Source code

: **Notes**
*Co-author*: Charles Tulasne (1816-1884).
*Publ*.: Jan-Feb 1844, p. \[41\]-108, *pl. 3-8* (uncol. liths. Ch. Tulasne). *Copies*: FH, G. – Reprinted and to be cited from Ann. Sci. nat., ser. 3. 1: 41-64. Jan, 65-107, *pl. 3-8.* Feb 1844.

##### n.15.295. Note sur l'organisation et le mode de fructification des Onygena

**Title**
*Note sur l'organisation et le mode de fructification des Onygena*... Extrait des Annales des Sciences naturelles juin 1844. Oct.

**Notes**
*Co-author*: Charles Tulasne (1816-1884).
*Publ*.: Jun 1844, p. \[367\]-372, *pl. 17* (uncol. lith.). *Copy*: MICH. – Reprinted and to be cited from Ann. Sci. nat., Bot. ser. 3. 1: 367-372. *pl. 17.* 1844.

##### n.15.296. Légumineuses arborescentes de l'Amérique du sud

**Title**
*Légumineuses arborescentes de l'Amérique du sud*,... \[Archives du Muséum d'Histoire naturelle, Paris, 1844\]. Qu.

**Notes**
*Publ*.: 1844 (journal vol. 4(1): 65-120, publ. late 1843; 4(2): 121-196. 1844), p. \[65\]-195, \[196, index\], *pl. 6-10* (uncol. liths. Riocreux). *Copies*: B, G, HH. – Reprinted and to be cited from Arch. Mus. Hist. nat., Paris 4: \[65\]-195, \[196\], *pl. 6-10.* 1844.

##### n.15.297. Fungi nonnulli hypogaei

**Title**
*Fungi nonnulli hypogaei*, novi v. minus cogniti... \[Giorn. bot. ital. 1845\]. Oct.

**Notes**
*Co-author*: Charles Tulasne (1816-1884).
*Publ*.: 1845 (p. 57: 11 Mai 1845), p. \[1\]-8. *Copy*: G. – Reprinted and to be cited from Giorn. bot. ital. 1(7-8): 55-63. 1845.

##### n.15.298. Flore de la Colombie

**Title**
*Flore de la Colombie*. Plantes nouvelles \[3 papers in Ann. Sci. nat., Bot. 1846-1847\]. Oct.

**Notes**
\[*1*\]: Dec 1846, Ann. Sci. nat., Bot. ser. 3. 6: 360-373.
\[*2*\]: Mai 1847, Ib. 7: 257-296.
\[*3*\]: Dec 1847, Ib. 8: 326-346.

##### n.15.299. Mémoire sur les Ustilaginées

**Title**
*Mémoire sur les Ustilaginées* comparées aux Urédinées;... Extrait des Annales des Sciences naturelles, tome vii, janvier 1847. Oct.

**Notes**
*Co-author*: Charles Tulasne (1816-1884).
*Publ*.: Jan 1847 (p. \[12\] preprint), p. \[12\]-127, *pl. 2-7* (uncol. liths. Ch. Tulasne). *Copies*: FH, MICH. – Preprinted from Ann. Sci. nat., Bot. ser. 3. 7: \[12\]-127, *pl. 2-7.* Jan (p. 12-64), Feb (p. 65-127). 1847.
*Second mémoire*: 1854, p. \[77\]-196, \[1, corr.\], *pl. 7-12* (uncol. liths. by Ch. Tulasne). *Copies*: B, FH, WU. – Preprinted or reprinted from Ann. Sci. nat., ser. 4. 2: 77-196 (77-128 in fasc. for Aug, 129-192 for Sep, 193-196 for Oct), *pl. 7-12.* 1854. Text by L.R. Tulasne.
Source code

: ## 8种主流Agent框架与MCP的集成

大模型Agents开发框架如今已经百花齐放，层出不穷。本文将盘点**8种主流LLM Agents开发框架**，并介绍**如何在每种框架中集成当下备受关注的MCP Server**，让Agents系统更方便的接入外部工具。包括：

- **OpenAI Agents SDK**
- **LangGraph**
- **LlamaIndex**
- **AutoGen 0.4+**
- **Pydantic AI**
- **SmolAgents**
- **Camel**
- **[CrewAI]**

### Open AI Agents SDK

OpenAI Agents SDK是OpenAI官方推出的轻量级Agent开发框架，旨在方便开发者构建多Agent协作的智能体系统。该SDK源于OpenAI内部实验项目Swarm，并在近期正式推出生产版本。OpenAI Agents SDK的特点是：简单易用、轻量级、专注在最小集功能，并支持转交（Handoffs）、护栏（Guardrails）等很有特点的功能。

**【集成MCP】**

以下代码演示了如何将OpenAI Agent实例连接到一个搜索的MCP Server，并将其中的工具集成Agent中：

•••

- **JOB ITEM**:
Retype all of the data word for word.

- **ANSWER TO THIS PROBLEM**:
Source code

: **Notes**
*Co-author*: Charles Tulasne (1816-1884).
*Publ*.: Jan-Feb 1844, p. \[41\]-108, *pl. 3-8* (uncol. liths. Ch. Tulasne). *Copies*: FH, G. – Reprinted and to be cited from Ann. Sci. nat., ser. 3. 1: 41-64. Jan, 65-107, *pl. 3-8.* Feb 1844.

##### n.15.295. Note sur l'organisation et le mode de fructification des Onygena

**Title**
*Note sur l'organisation et le mode de fructification des Onygena*... Extrait des Annales des Sciences naturelles juin 1844. Oct.

**Notes**
*Co-author*: Charles Tulasne (1816-1884).
*Publ*.: Jun 1844, p. \[367\]-372, *pl. 17* (uncol. lith.). *Copy*: MICH. – Reprinted and to be cited from Ann. Sci. nat., Bot. ser. 3. 1: 367-372. *pl. 17.* 1844.

##### n.15.296. Légumineuses arborescentes de l'Amérique du sud

**Title**
*Légumineuses arborescentes de l'Amérique du sud*,... \[Archives du Muséum d'Histoire naturelle, Paris, 1844\]. Qu.

**Notes**
*Publ*.: 1844 (journal vol. 4(1): 65-120, publ. late 1843; 4(2): 121-196. 1844), p. \[65\]-195, \[196, index\], *pl. 6-10* (uncol. liths. Riocreux). *Copies*: B, G, HH. – Reprinted and to be cited from Arch. Mus. Hist. nat., Paris 4: \[65\]-195, \[196\], *pl. 6-10.* 1844.

##### n.15.297. Fungi nonnulli hypogaei

**Title**
*Fungi nonnulli hypogaei*, novi v. minus cogniti... \[Giorn. bot. ital. 1845\]. Oct.

**Notes**
*Co-author*: Charles Tulasne (1816-1884).
*Publ*.: 1845 (p. 57: 11 Mai 1845), p. \[1\]-8. *Copy*: G. – Reprinted and to be cited from Giorn. bot. ital. 1(7-8): 55-63. 1845.

##### n.15.298. Flore de la Colombie

**Title**
*Flore de la Colombie*. Plantes nouvelles \[3 papers in Ann. Sci. nat., Bot. 1846-1847\]. Oct.

**Notes**
\[*1*\]: Dec 1846, Ann. Sci. nat., Bot. ser. 3. 6: 360-373.
\[*2*\]: Mai 1847, Ib. 7: 257-296.
\[*3*\]: Dec 1847, Ib. 8: 326-346.

##### n.15.299. Mémoire sur les Ustilaginées

**Title**
*Mémoire sur les Ustilaginées* comparées aux Urédinées;... Extrait des Annales des Sciences naturelles, tome vii, janvier 1847. Oct.

**Notes**
*Co-author*: Charles Tulasne (1816-1884).
*Publ*.: Jan 1847 (p. \[12\] preprint), p. \[12\]-127, *pl. 2-7* (uncol. liths. Ch. Tulasne). *Copies*: FH, MICH. – Preprinted from Ann. Sci. nat., Bot. ser. 3. 7: \[12\]-127, *pl. 2-7.* Jan (p. 12-64), Feb (p. 65-127). 1847.
*Second mémoire*: 1854, p. \[77\]-196, \[1, corr.\], *pl. 7-12* (uncol. liths. by Ch. Tulasne). *Copies*: B, FH, WU. – Preprinted or reprinted from Ann. Sci. nat., ser. 4. 2: 77-196 (77-128 in fasc. for Aug, 129-192 for Sep, 193-196 for Oct), *pl. 7-12.* 1854. Text by L.R. Tulasne.
Source code

: ## 8种主流Agent框架与MCP的集成

大模型Agents开发框架如今已经百花齐放，层出不穷。本文将盘点**8种主流LLM Agents开发框架**，并介绍**如何在每种框架中集成当下备受关注的MCP Server**，让Agents系统更方便的接入外部工具。包括：

- **OpenAI Agents SDK**
- **LangGraph**
- **LlamaIndex**
- **AutoGen 0.4+**
- **Pydantic AI**
- **SmolAgents**
- **Camel**
- **[CrewAI]**

### Open AI Agents SDK

OpenAI Agents SDK是OpenAI官方推出的轻量级Agent开发框架，旨在方便开发者构建多Agent协作的智能体系统。该SDK源于OpenAI内部实验项目Swarm，并在近期正式推出生产版本。OpenAI Agents SDK的特点是：简单易用、轻量级、专注在最小集功能，并支持转交（Handoffs）、护栏（Guardrails）等很有特点的功能。

**【集成MCP】**

以下代码演示了如何将OpenAI Agent实例连接到一个搜索的MCP Server，并将其中的工具集成Agent中：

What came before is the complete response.